For the records below, report how many lines include the word "nose". Only the number should appear.

◆ **Supplied records**:
☆ ☆ ☆ ☆

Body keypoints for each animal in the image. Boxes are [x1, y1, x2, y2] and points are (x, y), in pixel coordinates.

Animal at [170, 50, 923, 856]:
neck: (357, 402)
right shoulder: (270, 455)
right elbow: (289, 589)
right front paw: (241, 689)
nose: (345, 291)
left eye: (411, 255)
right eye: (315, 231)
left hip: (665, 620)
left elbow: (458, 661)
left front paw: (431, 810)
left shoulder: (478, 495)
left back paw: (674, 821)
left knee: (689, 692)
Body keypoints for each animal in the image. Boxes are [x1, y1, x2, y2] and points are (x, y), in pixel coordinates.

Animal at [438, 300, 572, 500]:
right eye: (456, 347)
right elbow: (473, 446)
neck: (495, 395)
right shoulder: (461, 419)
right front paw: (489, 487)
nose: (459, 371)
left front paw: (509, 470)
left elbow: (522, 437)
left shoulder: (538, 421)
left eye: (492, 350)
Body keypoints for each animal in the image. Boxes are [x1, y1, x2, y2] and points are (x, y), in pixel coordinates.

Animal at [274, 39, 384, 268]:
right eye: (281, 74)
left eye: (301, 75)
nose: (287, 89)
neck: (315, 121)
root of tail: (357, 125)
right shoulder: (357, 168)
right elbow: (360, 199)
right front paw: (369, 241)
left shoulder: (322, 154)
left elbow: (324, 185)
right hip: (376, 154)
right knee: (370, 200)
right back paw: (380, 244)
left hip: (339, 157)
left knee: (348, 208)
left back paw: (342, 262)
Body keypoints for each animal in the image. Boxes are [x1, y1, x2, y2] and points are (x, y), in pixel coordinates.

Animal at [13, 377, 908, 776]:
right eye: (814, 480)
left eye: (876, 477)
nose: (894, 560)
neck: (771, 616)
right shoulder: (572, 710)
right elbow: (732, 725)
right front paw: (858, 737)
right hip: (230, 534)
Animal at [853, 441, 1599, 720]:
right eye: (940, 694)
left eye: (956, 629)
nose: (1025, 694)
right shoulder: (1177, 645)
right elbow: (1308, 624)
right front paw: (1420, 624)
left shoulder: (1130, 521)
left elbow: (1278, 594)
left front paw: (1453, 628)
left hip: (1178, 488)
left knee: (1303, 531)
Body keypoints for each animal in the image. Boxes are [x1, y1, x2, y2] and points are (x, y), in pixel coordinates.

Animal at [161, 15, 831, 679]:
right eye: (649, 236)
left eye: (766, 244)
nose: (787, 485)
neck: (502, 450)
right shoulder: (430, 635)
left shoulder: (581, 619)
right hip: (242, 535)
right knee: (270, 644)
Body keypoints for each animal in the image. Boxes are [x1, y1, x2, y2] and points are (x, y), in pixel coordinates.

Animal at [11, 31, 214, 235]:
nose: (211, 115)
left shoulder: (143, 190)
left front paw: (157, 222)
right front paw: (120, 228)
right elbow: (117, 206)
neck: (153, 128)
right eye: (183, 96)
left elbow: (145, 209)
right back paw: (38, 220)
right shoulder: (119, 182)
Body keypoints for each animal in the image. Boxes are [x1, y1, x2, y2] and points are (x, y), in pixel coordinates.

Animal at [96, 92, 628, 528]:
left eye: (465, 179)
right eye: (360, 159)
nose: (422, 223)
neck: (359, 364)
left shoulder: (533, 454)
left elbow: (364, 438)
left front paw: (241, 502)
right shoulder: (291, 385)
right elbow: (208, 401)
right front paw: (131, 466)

☆ ☆ ☆ ☆

◆ **Solution**:
8